Problem requirements:
Required from the data below: the exact lines starting at the line containing "zakletvu i bit" and ending at the line containing "Sitio de recursos", with both ends kept and all pictures dropped.

Dataset:
● ● ●
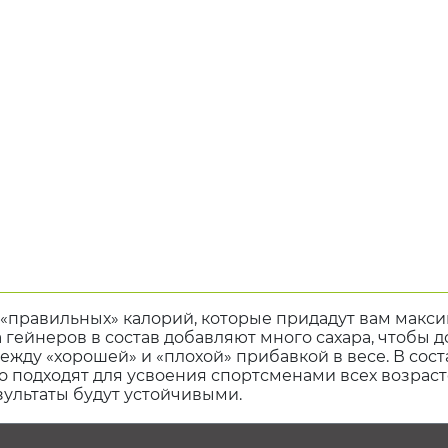
м «правильных» калорий, которые придадут вам макс
гейнеров в состав добавляют много сахара, чтобы д
 между «хорошей» и «плохой» прибавкой в весе. В сос
подходят для усвоения спортсменами всех возрастов
зультаты будут устойчивыми.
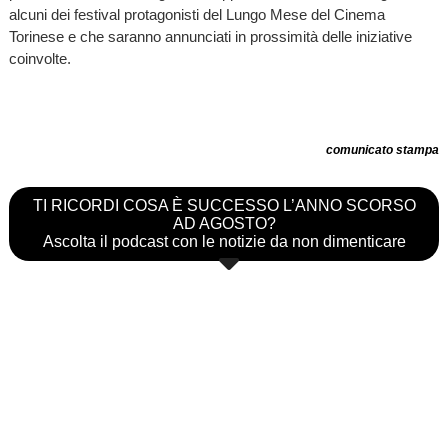
alcuni dei festival protagonisti del Lungo Mese del Cinema
Torinese e che saranno annunciati in prossimità delle iniziative
coinvolte.
comunicato stampa
TI RICORDI COSA È SUCCESSO L’ANNO SCORSO
AD AGOSTO?
Ascolta il podcast con le notizie da non dimenticare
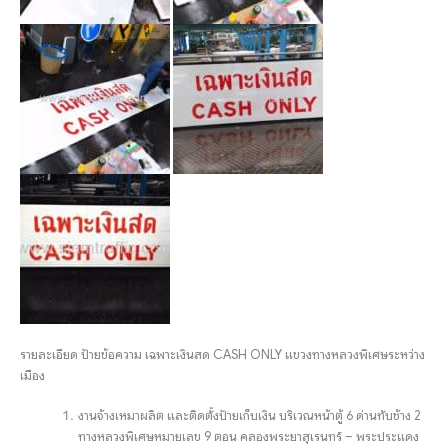
รายละเอียด ป้ายข้อความ เฉพาะเงินสด CASH ONLY แขวงทางหลวงพิเศษระหว่าง
เมือง
งานจ้างเหมาผลิต และติดตั้งป้ายเก็บเงิน บริเวณหน้าตู้ 6 ด่านทับช้าง 2
ทางหลวงพิเศษหมายเลข 9 ตอน คลองพระยาสุเรนทร์ – พระประแดง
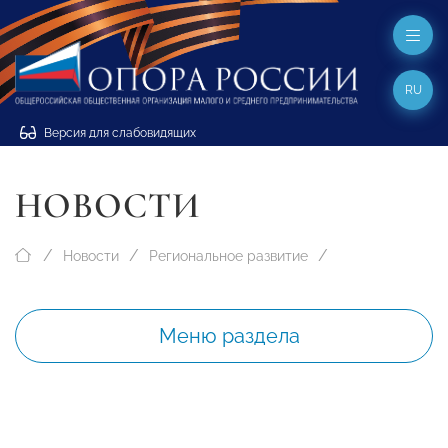
RU
Версия для слабовидящих
НОВОСТИ
Новости
Региональное развитие
Меню раздела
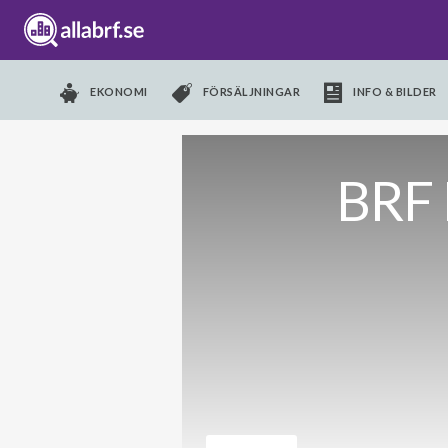
EKONOMI
FÖRSÄLJNINGAR
INFO & BILDER
BRF 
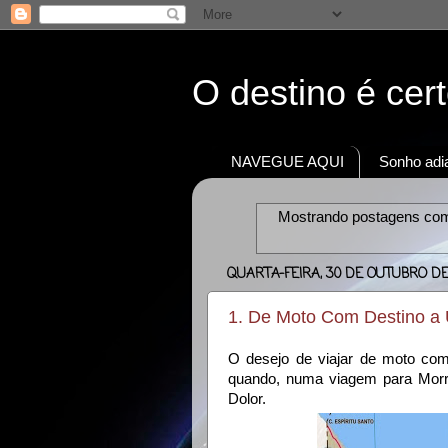
O destino é cer
NAVEGUE AQUI
Sonho adia
Mostrando postagens co
QUARTA-FEIRA, 30 DE OUTUBRO DE
1. De Moto Com Destino a U
O desejo de viajar de moto com
quando, numa viagem para Morr
Dolor.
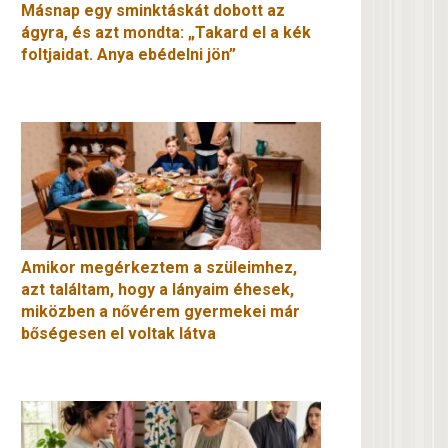
Másnap egy sminktáskát dobott az
ágyra, és azt mondta: „Takard el a kék
foltjaidat. Anya ebédelni jön”
Amikor megérkeztem a szüleimhez,
azt találtam, hogy a lányaim éhesek,
miközben a nővérem gyermekei már
bőségesen el voltak látva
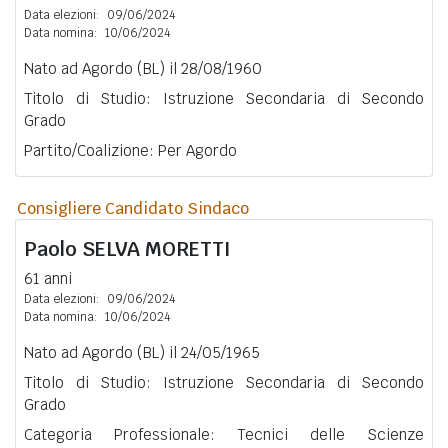
Data elezioni:
09/06/2024
Data nomina:
10/06/2024
Nato ad Agordo (BL) il 28/08/1960
Titolo di Studio: Istruzione Secondaria di Secondo
Grado
Partito/Coalizione: Per Agordo
Consigliere Candidato Sindaco
Paolo
SELVA MORETTI
61 anni
Data elezioni:
09/06/2024
Data nomina:
10/06/2024
Nato ad Agordo (BL) il 24/05/1965
Titolo di Studio: Istruzione Secondaria di Secondo
Grado
Categoria Professionale: Tecnici delle Scienze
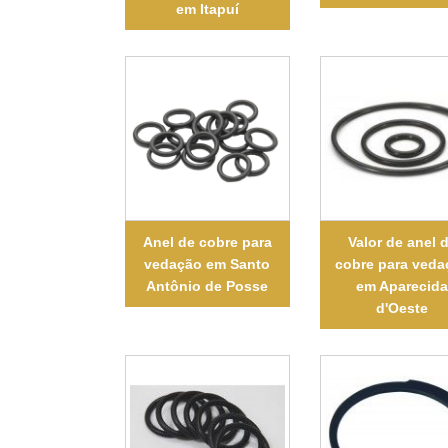
em Itapuí
Anel de cobre para
Valor de anel 
vedação em Santo
cobre para veda
Antônio de Posse
em Aparecid
d'Oeste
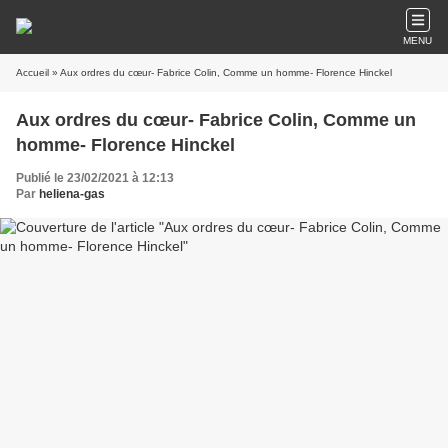
MENU
Accueil
» Aux ordres du cœur- Fabrice Colin, Comme un homme- Florence Hinckel
Aux ordres du cœur- Fabrice Colin, Comme un
homme- Florence Hinckel
Publié le 23/02/2021 à 12:13
Par
heliena-gas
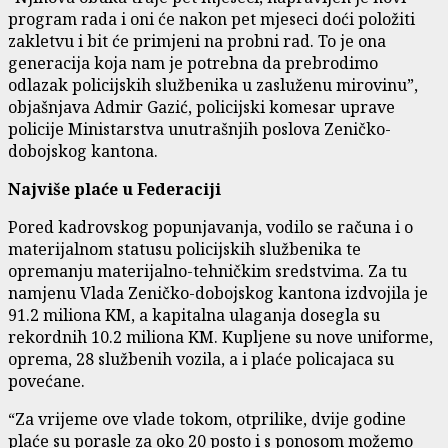
program rada i oni će nakon pet mjeseci doći položiti
zakletvu i bit će primjeni na probni rad. To je ona
generacija koja nam je potrebna da prebrodimo
odlazak policijskih službenika u zasluženu mirovinu”,
objašnjava Admir Gazić, policijski komesar uprave
policije Ministarstva unutrašnjih poslova Zeničko-
dobojskog kantona.
Najviše plaće u Federaciji
Pored kadrovskog popunjavanja, vodilo se računa i o
materijalnom statusu policijskih službenika te
opremanju materijalno-tehničkim sredstvima. Za tu
namjenu Vlada Zeničko-dobojskog kantona izdvojila je
91.2 miliona KM, a kapitalna ulaganja dosegla su
rekordnih 10.2 miliona KM. Kupljene su nove uniforme,
oprema, 28 službenih vozila, a i plaće policajaca su
povećane.
“Za vrijeme ove vlade tokom, otprilike, dvije godine
plaće su porasle za oko 20 posto i s ponosom možemo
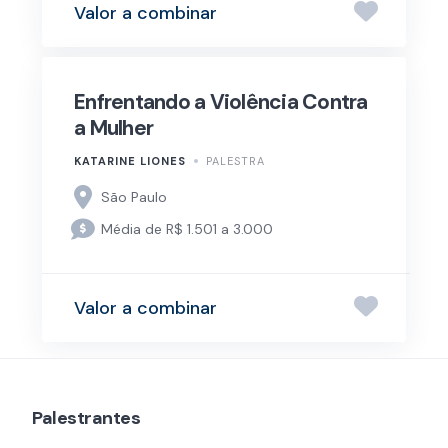
Valor a combinar
Enfrentando a Violência Contra
a Mulher
KATARINE LIONES
PALESTRA
São Paulo
Média de R$ 1.501 a 3.000
Valor a combinar
Palestrantes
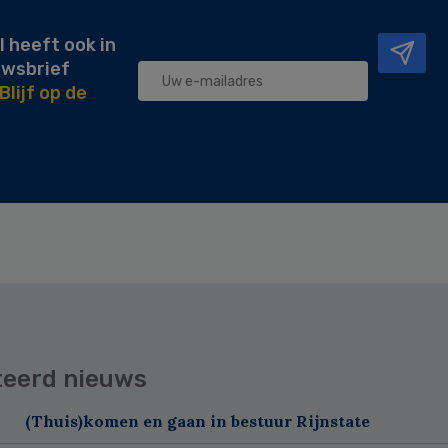
l heeft ook in
uwsbrief
Blijf op de
teerd nieuws
(Thuis)komen en gaan in bestuur Rijnstate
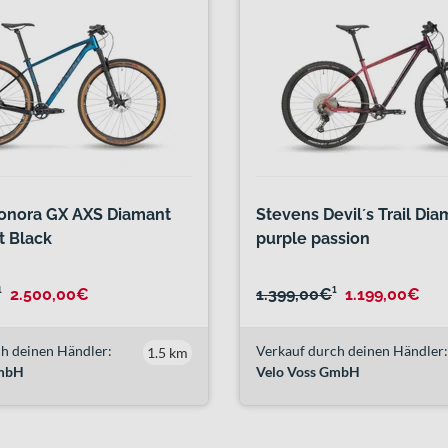
onora GX AXS Diamant
Stevens Devil´s Trail Di
t Black
purple passion
¹
2.500,00€
1.399,00€
¹
1.199,00€
h deinen Händler:
Verkauf durch deinen Händler:
1.5 km
GmbH
Velo Voss GmbH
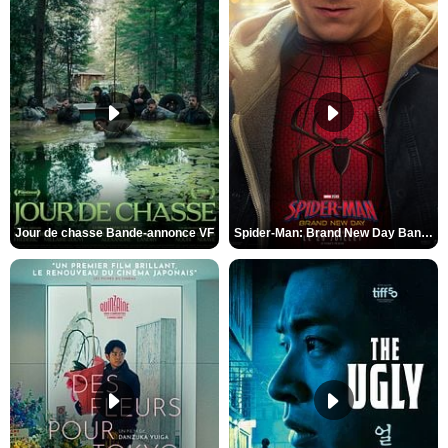
Jour de chasse Bande-annonce VF
Spider-Man: Brand New Day Bande-annonce (3) VO STFR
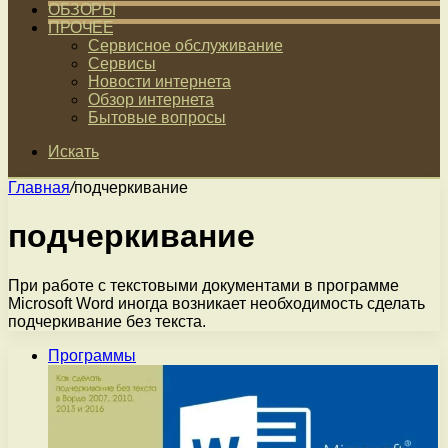
ОБЗОРЫ
ПРОЧЕЕ
Сервисное обслуживание
Сервисы
Новости интернета
Обзор интернета
Бытовые вопросы
Искать
Главная
/
подчеркивание
подчеркивание
При работе с текстовыми документами в программе
Microsoft Word иногда возникает необходимость сделать
подчеркивание без текста.
Программы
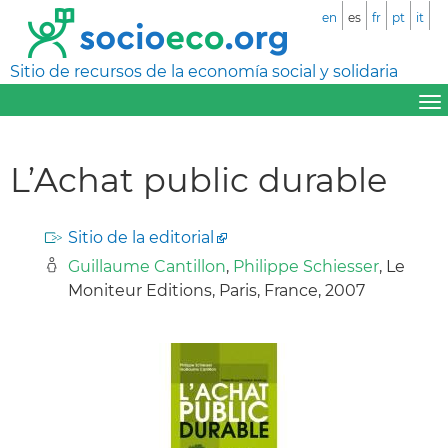
en
es
fr
pt
it
Sitio de recursos de la economía social y solidaria
L’Achat public durable
Sitio de la editorial
Guillaume Cantillon
,
Philippe Schiesser
, Le
Moniteur Editions, Paris, France, 2007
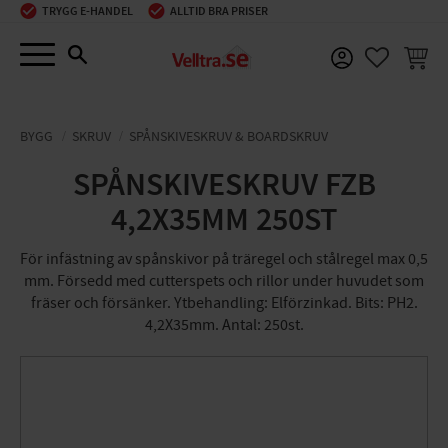
TRYGG E-HANDEL
ALLTID BRA PRISER
Meny
KUNDV
FAVORIT
BYGG
SKRUV
SPÅNSKIVESKRUV & BOARDSKRUV
SPÅNSKIVESKRUV FZB
4,2X35MM 250ST
För infästning av spånskivor på träregel och stålregel max 0,5
mm. Försedd med cutterspets och rillor under huvudet som
fräser och försänker. Ytbehandling: Elförzinkad. Bits: PH2.
4,2X35mm. Antal: 250st.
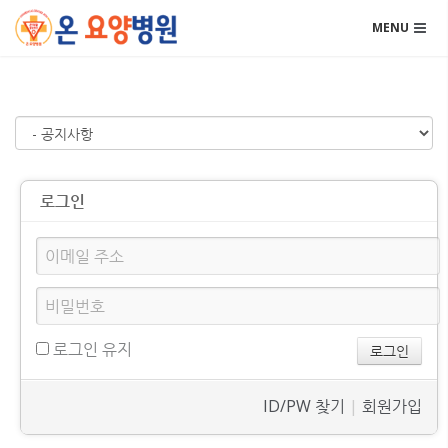
메뉴 건너뛰기
MENU
로그인
로그인 유지
ID/PW 찾기
|
회원가입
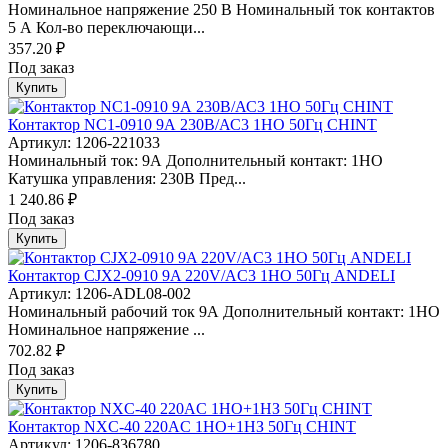
Номинальное напряжение 250 В Номинальный ток контактов
5 А Кол-во переключающи...
357.20 ₽
Под заказ
Купить
Контактор NC1-0910 9А 230В/АС3 1НО 50Гц CHINT
Артикул: 1206-221033
Номинальный ток: 9А Дополнительный контакт: 1НО
Катушка управления: 230В Пред...
1 240.86 ₽
Под заказ
Купить
Контактор CJX2-0910 9A 220V/AC3 1НО 50Гц ANDELI
Артикул: 1206-ADL08-002
Номинальный рабочий ток 9А Дополнительный контакт: 1НО
Номинальное напряжение ...
702.82 ₽
Под заказ
Купить
Контактор NXC-40 220AC 1НО+1НЗ 50Гц CHINT
Артикул: 1206-836780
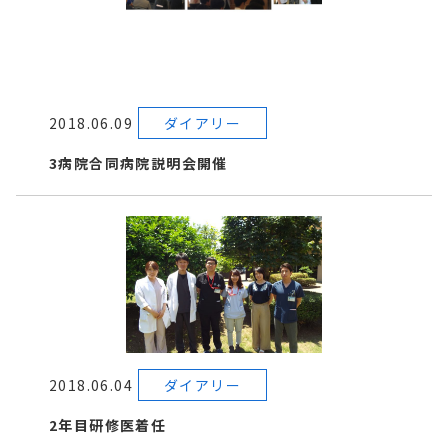
2018.06.09
ダイアリー
3病院合同病院説明会開催
2018.06.04
ダイアリー
2年目研修医着任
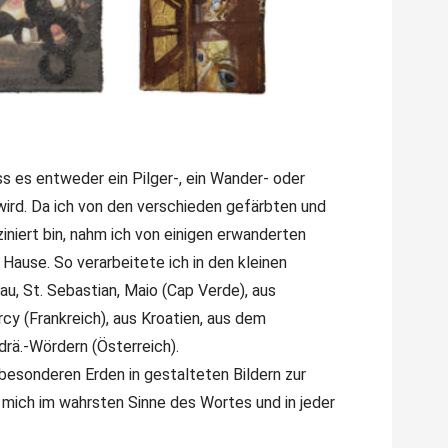
s es entweder ein Pilger-, ein Wander- oder
wird. Da ich von den verschieden gefärbten und
iniert bin, nahm ich von einigen erwanderten
ause. So verarbeitete ich in den kleinen
au, St. Sebastian, Maio (Cap Verde), aus
rcy (Frankreich), aus Kroatien, aus dem
rä.-Wördern (Österreich).
 besonderen Erden in gestalteten Bildern zur
ür mich im wahrsten Sinne des Wortes und in jeder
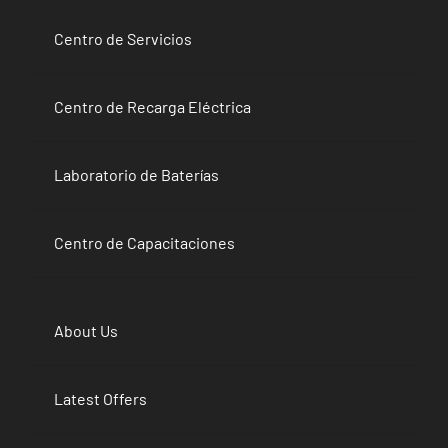
Centro de Servicios
Centro de Recarga Eléctrica
Laboratorio de Baterías
Centro de Capacitaciones
About Us
Latest Offers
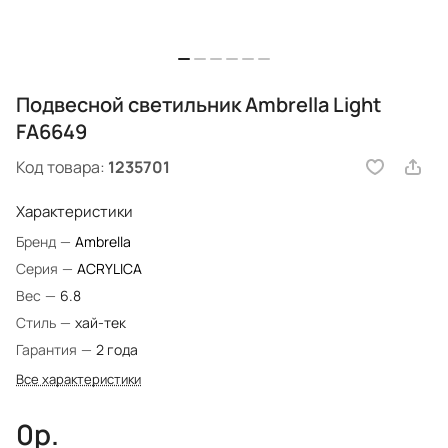
Подвесной светильник Ambrella Light
FA6649
Код товара:
1235701
Характеристики
Бренд
—
Ambrella
Серия
—
ACRYLICA
Вес
—
6.8
Стиль
—
хай-тек
Гарантия
—
2 года
Все характеристики
0р.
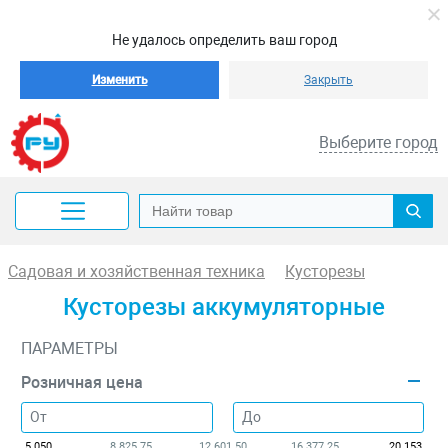
Не удалось определить ваш город
Изменить
Закрыть
Выберите город
Садовая и хозяйственная техника
Кусторезы
Кусторезы аккумуляторные
ПАРАМЕТРЫ
Розничная цена
5 050
8 825.75
12 601.50
16 377.25
20 153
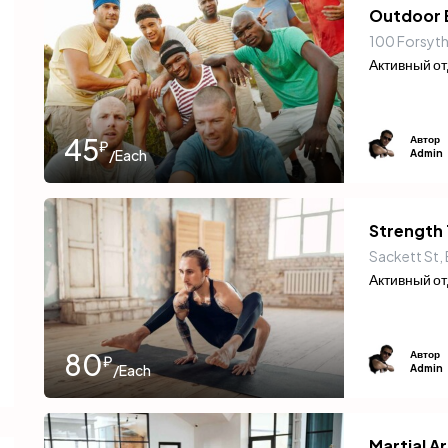
Outdoor
100 Forsyth
Активный о
45
Автор
₽
/Each
Admin
Strength 
Sackett St,
Активный о
80
Автор
₽
/Each
Admin
Martial A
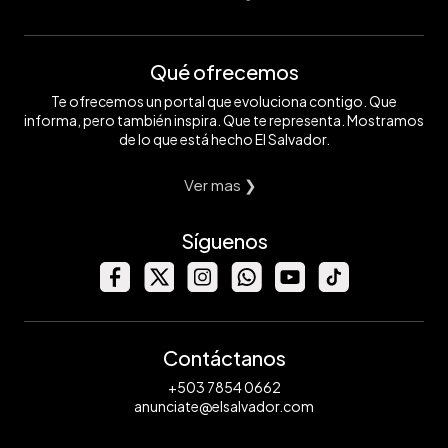
Qué ofrecemos
Te ofrecemos un portal que evoluciona contigo. Que
informa, pero también inspira. Que te representa. Mostramos
de lo que está hecho El Salvador.
Ver mas ❯
Síguenos
Contáctanos
+503 7854 0662
anunciate@elsalvador.com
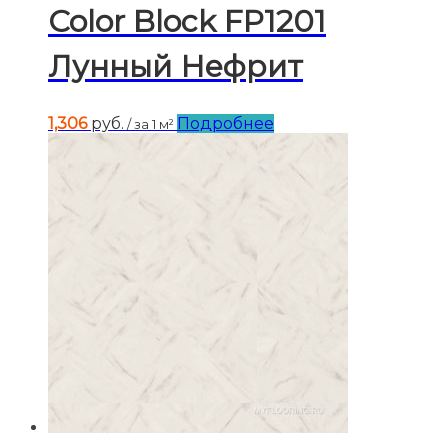
Color Block FP1201
Лунный Нефрит
1,306
руб.
Подробнее
/ за 1 м²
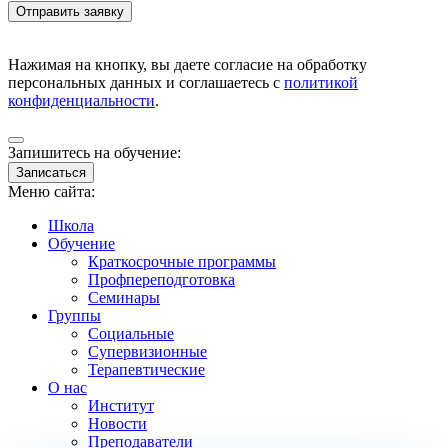
Нажимая на кнопку, вы даете согласие на обработку
персональных данных и соглашаетесь с
политикой
конфиденциальности
.
Запишитесь на обучение:
Записаться
Меню сайта:
Школа
Обучение
Краткосрочные программы
Профпереподготовка
Семинары
Группы
Социальные
Супервизионные
Терапевтические
О нас
Институт
Новости
Преподаватели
● ● ●
The completed task:
zakletvu i bit će primjeni na probni rad. To je ona
generacija koja nam je potrebna da prebrodimo
odlazak policijskih službenika u zasluženu mirovinu”,
objašnjava Admir Gazić, policijski komesar uprave
policije Ministarstva unutrašnjih poslova Zeničko-
dobojskog kantona.
Najviše plaće u Federaciji
Pored kadrovskog popunjavanja, vodilo se računa i o
materijalnom statusu policijskih službenika te
opremanju materijalno-tehničkim sredstvima. Za tu
namjenu Vlada Zeničko-dobojskog kantona izdvojila je
91.2 miliona KM, a kapitalna ulaganja dosegla su
rekordnih 10.2 miliona KM. Kupljene su nove uniforme,
oprema, 28 službenih vozila, a i plaće policajaca su
povećane.
“Za vrijeme ove vlade tokom, otprilike, dvije godine
plaće su porasle za oko 20 posto i s ponosom možemo
Valor a combinar
Enfrentando a Violência Contra
a Mulher
KATARINE LIONES
PALESTRA
São Paulo
Média de R$ 1.501 a 3.000
Valor a combinar
Palestrantes
l heeft ook in
uwsbrief
Blijf op de
teerd nieuws
(Thuis)komen en gaan in bestuur Rijnstate
onora GX AXS Diamant
Stevens Devil´s Trail Di
t Black
purple passion
¹
2.500,00€
1.399,00€
¹
1.199,00€
h deinen Händler:
Verkauf durch deinen Händler:
1.5 km
GmbH
Velo Voss GmbH
Jour de chasse Bande-annonce VF
Spider-Man: Brand New Day Bande-annonce (3) VO STFR
ОБЗОРЫ
ПРОЧЕЕ
Сервисное обслуживание
Сервисы
Новости интернета
Обзор интернета
Бытовые вопросы
Искать
Главная
/
подчеркивание
подчеркивание
При работе с текстовыми документами в программе
Microsoft Word иногда возникает необходимость сделать
подчеркивание без текста.
Программы
en
es
fr
pt
it
Sitio de recursos de la economía social y solidaria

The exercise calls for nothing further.